C.J. Prince READ TIME: 3 MIN.

Nothing really goes according to plan in "Passages," the latest film from director Ira Sachs ("Keep the Lights On," "Love is Strange"). Set in Paris, France, the film opens with director Tomas (Franz Rogowski) on set, losing his cool over an actor unable to hit their mark. Later, when Tomas and his husband Martin (Ben Whishaw) attend the wrap party for Tomas' movie, Martin leaves earlier than planned, and Tomas ends up on the dancefloor with Agathe (Adèle Exarchopoulos). The two end up having sex that night, and the next morning Tomas happily tells a displeased Martin all about it.

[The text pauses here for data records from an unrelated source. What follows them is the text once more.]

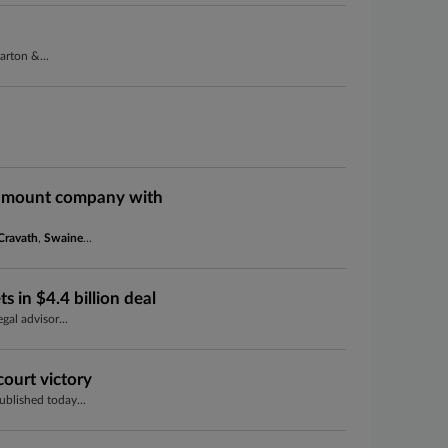
arton &...
ramount company with
Cravath
,
Swaine
...
s in $4.4 billion deal
gal advisor...
ourt victory
blished today...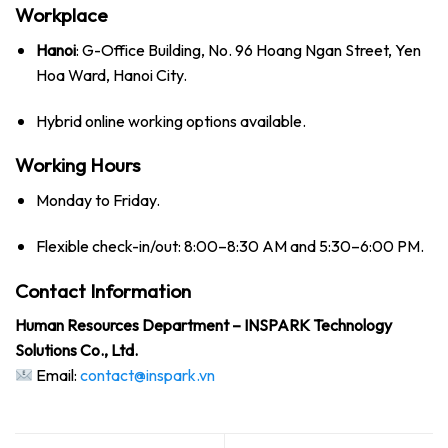
Workplace
Hanoi
: G-Office Building, No. 96 Hoang Ngan Street, Yen
Hoa Ward, Hanoi City.
Hybrid online working options available.
Working Hours
Monday to Friday.
Flexible check-in/out: 8:00–8:30 AM and 5:30–6:00 PM.
Contact Information
Human Resources Department – INSPARK Technology
Solutions Co., Ltd.
Email:
contact@inspark.vn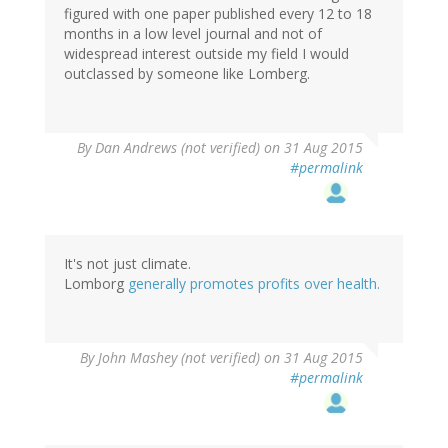
figured with one paper published every 12 to 18
months in a low level journal and not of
widespread interest outside my field I would
outclassed by someone like Lomberg.
By
Dan Andrews (not verified)
on 31 Aug 2015
#permalink
It's not just climate.
Lomborg
generally promotes profits over health.
By
John Mashey (not verified)
on 31 Aug 2015
#permalink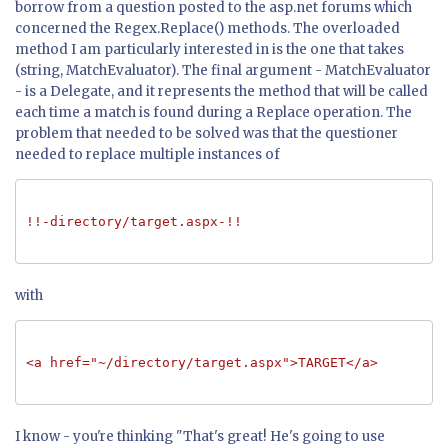
borrow from a question posted to the asp.net forums which
concerned the Regex.Replace() methods. The overloaded
method I am particularly interested in is the one that takes
(string, MatchEvaluator). The final argument - MatchEvaluator
- is a Delegate, and it represents the method that will be called
each time a match is found during a Replace operation. The
problem that needed to be solved was that the questioner
needed to replace multiple instances of
!!-directory/target.aspx-!!
with
<a href="~/directory/target.aspx">TARGET</a>
I know - you're thinking "That's great! He's going to use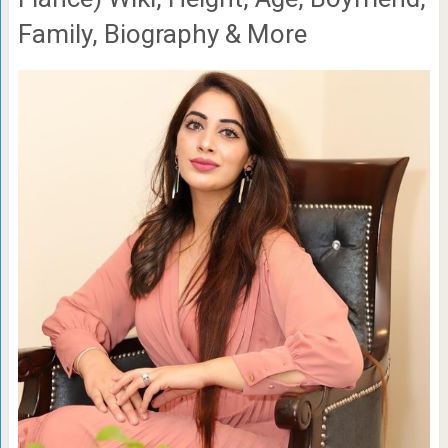
Family, Biography & More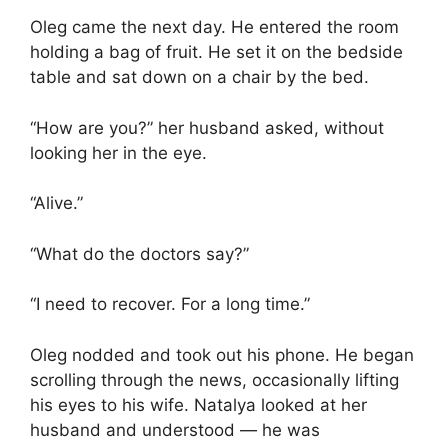
Oleg came the next day. He entered the room
holding a bag of fruit. He set it on the bedside
table and sat down on a chair by the bed.
“How are you?” her husband asked, without
looking her in the eye.
“Alive.”
“What do the doctors say?”
“I need to recover. For a long time.”
Oleg nodded and took out his phone. He began
scrolling through the news, occasionally lifting
his eyes to his wife. Natalya looked at her
husband and understood — he was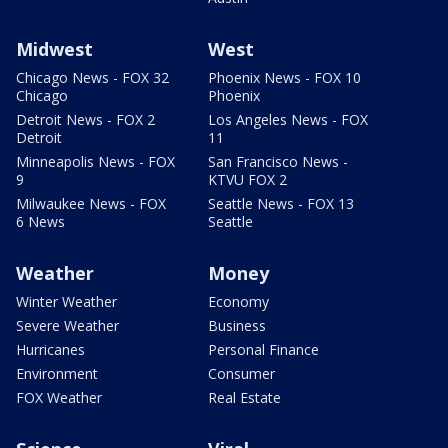
Midwest
West
Chicago News - FOX 32
Phoenix News - FOX 10
Chicago
Phoenix
Detroit News - FOX 2
Los Angeles News - FOX
Detroit
11
Minneapolis News - FOX
San Francisco News -
9
KTVU FOX 2
Milwaukee News - FOX
Seattle News - FOX 13
6 News
Seattle
Weather
Money
Winter Weather
Economy
Severe Weather
Business
Hurricanes
Personal Finance
Environment
Consumer
FOX Weather
Real Estate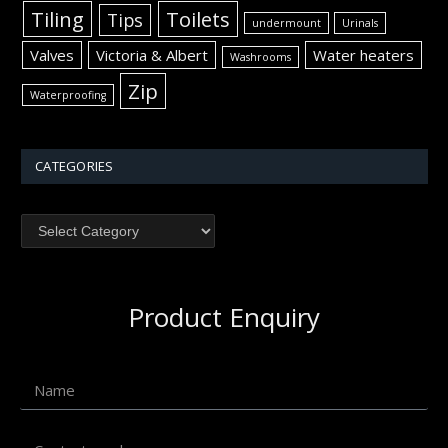
Tiling
Toilets
Tips
undermount
Urinals
Valves
Victoria & Albert
Water heaters
Washrooms
Zip
Waterproofing
CATEGORIES
Product Enquiry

Tomas' baffling actions introduce the unconventional love triangle at the center of "Passages," with Sachs and co-writer Mauricio Zacharias putting the focus on Tomas as he hops back and forth between husband and lover. Tomas doesn't show guilt over his infidelity, nor does he question his own identity. He simply lets his desires dictate everything, with next to no consideration for how it might impact those closest to him. Watching this unfold might feel infuriating to viewers, since Sachs spends little time on motive. Like Martin and Agathe, we're forced to react to Tomas rather than try to understand him.

These choices shouldn't come as too much of a surprise from a filmmaker like Sachs. His films aren't afraid to foreground emotions over plot, and characters have the room to merely exist on their own, not as a function in service to a large metaphor or idea. Sachs and cinematographer Josée Deshaies tend to use locations meant for the short-term rather than living spaces: Bars, restaurants, offices, stairwells, hallways, or even Tomas and Martin's vacation home in the countryside tend to be Tomas' domain. Even when he's in his apartment, he's usually on his way in or out, compared to Martin and Agathe, who have no issue staying in one place. The world of "Passages," from its varied locales in Paris to the gorgeous outfits worn by its three leads, reflects its characters and their behaviors in ways that feel organic rather than fussed over or dictated.

There's something pleasurable about watching a filmmaker like Sachs in action, who understands the power of desire and longing, and trusts the audience to infer and react instinctively. There's a lengthy sex scene between Tomas and Martin at one point – the first time we see them intimate with each other – and Sachs shows it in a single, unbroken shot. This one scene, through little more than its performers and their physicality, says more about these two characters and their relationship to each other than pages of exposition could ever do in its place.

And while "Passages" has its highlights, it's not without its limitations. As compelling of a presence Tomas may be, warts and all, Sachs is straightforward with regards to story, so it doesn't take too long to figure Tomas out. Once his impulsive, noncommittal nature is established, the film enters into a holding pattern as we wait for the consequences of his actions to catch up with him. Parts of "Passages" turn into a waiting game as a result, and while Rogowski, Whishaw, and Exarchopoulos remain as watchable as ever, they can't break out of the story's self-imposed confines.

Those issues, while minor, stick out mainly because they're within such an outlier of a film. While the box office currently has people flocking to see an adaptation of a toy line and a biopic somehow marketed into a full-blown event, "Passages" represents a now all-too-rare offering of a mature film intended for mature audiences. And while it's not entirely fair to place something like "Passages" in the context of mature versus immature, or think of it in terms of what it might represent versus what it actually is, Sachs' exploration of these three lives, along with their passions, wants, and heartbreaks, can't help but exist in opposition to our current social climate. The fact that the aforementioned sex scene earned it an NC-17 rating is only further proof of this.

"Passages" comes to theaters unrated and uncut on Aug. 4.